Promised ‘Soft Landing’ In Doubt

The bull market was born nearly two years ago and has been sustained ever since by a sole premise: Inflation is falling faster than the U.S. economy is slowing.

The downslope of price pressures was set to meet the steady advance of GDP at a crossroads called Soft Landing, at which the Federal Reserve could undo, in triumphant but deliberate fashion, the policy tightening that began two-and-a-half years ago.

While these broad forces remain in place – both consumer inflation and real GDP running in the comfortable corridor between 2% and 3% – stocks are wobbling and bond yields swooning as investors worry the economy has gone from slowing to stalling.

That’s the pretty clear message of Wall Street relapsing into growth-scare mode as conviction in a soft landing leaks from asset prices, with the S&P 500 sliding 4.2% last week and returning to levels first reached in June.
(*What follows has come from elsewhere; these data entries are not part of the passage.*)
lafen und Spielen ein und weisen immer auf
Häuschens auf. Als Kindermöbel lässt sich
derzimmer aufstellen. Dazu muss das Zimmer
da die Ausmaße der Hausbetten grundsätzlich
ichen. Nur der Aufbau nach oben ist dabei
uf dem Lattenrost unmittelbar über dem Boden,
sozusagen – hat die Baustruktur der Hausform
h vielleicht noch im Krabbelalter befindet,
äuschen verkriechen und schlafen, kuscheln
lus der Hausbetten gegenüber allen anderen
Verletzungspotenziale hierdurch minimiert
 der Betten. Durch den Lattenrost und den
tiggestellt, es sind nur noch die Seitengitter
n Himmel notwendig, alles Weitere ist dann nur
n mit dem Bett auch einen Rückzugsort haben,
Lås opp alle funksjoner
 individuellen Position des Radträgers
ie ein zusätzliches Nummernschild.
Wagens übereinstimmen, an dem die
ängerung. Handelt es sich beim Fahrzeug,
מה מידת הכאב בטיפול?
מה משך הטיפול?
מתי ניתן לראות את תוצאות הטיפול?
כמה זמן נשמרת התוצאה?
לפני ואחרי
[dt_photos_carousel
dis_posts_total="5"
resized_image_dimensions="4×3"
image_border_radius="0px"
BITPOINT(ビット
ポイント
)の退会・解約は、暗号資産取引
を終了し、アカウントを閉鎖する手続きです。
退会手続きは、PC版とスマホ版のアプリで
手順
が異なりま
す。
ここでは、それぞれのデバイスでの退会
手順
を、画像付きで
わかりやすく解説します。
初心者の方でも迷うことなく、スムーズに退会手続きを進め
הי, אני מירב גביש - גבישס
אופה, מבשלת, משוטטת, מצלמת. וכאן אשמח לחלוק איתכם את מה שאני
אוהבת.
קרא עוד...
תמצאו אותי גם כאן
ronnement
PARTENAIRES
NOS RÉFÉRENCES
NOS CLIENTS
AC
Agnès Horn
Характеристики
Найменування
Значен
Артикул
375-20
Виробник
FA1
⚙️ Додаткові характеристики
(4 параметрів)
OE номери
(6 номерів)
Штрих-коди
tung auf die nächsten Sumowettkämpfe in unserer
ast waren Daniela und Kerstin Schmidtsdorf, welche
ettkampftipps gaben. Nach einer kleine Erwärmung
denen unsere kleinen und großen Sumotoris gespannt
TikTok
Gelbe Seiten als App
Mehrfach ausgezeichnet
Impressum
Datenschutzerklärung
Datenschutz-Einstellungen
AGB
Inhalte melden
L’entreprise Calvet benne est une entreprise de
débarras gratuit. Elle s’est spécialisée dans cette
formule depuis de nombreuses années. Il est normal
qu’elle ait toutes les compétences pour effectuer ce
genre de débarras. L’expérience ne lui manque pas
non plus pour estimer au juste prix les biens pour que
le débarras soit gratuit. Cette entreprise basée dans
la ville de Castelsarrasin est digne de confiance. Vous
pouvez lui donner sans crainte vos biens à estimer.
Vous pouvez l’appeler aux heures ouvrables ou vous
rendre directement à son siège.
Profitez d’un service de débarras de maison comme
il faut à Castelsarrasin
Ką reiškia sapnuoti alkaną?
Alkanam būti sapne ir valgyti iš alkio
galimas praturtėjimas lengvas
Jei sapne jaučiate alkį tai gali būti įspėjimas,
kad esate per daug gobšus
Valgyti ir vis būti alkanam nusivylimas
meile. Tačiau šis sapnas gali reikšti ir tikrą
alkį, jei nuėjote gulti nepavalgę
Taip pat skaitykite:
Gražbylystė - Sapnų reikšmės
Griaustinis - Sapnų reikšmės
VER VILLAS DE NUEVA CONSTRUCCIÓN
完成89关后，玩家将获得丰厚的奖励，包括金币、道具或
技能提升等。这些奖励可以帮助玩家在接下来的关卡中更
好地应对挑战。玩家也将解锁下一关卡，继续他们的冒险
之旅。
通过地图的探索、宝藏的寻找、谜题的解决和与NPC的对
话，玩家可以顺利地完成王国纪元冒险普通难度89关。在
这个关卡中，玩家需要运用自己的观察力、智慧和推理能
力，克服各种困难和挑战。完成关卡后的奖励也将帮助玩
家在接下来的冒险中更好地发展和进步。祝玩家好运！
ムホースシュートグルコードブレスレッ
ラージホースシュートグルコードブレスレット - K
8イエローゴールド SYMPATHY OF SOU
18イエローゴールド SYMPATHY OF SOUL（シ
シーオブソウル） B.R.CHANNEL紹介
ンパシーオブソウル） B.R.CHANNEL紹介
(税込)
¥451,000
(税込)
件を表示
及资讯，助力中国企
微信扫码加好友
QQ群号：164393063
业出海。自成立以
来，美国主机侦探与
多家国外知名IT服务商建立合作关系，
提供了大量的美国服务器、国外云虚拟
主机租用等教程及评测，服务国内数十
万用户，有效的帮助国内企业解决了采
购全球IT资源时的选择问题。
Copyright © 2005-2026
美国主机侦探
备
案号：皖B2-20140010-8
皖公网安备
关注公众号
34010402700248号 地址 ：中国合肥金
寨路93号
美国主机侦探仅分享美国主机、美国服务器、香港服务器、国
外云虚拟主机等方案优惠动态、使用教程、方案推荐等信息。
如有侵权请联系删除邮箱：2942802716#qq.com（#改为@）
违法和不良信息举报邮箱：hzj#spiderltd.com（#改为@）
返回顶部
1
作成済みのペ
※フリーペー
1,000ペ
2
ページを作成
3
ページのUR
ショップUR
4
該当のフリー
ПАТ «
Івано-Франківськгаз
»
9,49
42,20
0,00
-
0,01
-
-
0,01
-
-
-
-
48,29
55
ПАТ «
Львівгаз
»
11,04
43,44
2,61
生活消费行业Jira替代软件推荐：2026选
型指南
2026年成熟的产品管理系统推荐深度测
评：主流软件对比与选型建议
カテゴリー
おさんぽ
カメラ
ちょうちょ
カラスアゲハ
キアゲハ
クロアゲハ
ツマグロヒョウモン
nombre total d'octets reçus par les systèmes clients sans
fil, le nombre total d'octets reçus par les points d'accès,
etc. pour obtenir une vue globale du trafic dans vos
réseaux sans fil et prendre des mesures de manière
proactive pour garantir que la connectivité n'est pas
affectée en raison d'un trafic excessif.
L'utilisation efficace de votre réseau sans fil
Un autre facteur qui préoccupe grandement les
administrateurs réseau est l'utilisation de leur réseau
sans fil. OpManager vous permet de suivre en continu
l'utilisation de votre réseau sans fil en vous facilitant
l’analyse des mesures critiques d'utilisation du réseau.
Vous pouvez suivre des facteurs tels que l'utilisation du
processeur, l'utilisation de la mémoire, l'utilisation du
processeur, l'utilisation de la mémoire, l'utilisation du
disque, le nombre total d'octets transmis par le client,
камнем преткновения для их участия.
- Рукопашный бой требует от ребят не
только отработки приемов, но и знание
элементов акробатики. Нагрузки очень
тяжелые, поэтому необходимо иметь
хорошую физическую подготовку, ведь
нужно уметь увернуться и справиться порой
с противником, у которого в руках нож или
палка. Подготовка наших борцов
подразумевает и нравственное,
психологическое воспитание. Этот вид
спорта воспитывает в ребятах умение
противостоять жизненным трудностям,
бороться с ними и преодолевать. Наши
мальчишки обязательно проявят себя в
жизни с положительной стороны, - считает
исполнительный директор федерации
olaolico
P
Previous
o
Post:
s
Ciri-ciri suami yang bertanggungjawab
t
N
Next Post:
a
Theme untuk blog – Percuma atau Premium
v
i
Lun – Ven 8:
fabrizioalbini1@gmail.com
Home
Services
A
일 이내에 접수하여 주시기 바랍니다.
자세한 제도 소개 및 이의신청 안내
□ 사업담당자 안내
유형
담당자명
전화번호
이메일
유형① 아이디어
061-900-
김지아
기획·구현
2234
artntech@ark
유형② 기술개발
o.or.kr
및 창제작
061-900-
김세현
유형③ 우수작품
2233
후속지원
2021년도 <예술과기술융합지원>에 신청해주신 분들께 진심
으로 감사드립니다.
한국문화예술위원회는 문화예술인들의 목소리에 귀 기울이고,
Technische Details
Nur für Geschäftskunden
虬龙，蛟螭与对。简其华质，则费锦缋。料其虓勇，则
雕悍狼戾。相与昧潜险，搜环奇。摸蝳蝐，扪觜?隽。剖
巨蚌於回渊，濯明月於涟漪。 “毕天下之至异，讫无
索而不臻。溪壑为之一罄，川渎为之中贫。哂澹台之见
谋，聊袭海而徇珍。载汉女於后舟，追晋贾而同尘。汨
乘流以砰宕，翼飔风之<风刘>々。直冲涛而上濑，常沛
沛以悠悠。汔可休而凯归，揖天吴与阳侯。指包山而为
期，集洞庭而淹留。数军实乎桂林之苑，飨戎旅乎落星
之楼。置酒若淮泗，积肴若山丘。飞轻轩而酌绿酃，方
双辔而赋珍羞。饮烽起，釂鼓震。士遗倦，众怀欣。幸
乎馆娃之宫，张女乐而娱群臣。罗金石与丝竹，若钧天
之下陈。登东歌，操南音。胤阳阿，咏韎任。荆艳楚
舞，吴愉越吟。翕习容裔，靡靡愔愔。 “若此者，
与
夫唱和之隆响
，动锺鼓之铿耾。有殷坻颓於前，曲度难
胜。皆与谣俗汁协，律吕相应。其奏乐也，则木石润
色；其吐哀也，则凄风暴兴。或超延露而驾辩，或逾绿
Utilities are now trouncing semiconductors this year, while the 10-year Treasury yield slumps to a 14-month low near 3.7%.

In a broader frame, the market at the July 16 all-time peak had fully capitalized on a fleeting embrace of perceived certainty: that a soft landing was in the bag, the Fed would ease at the right time for the right reasons and market breadth could improve while the crowded and expensive Magnificent 7 stocks held their premium.

We’re now a couple of months into questioning each of those beliefs. The imminence of a Fed rate cut and suspense over the macro data flow is draining the conviction of the bulls, but that’s not the same as saying their case is yet lost.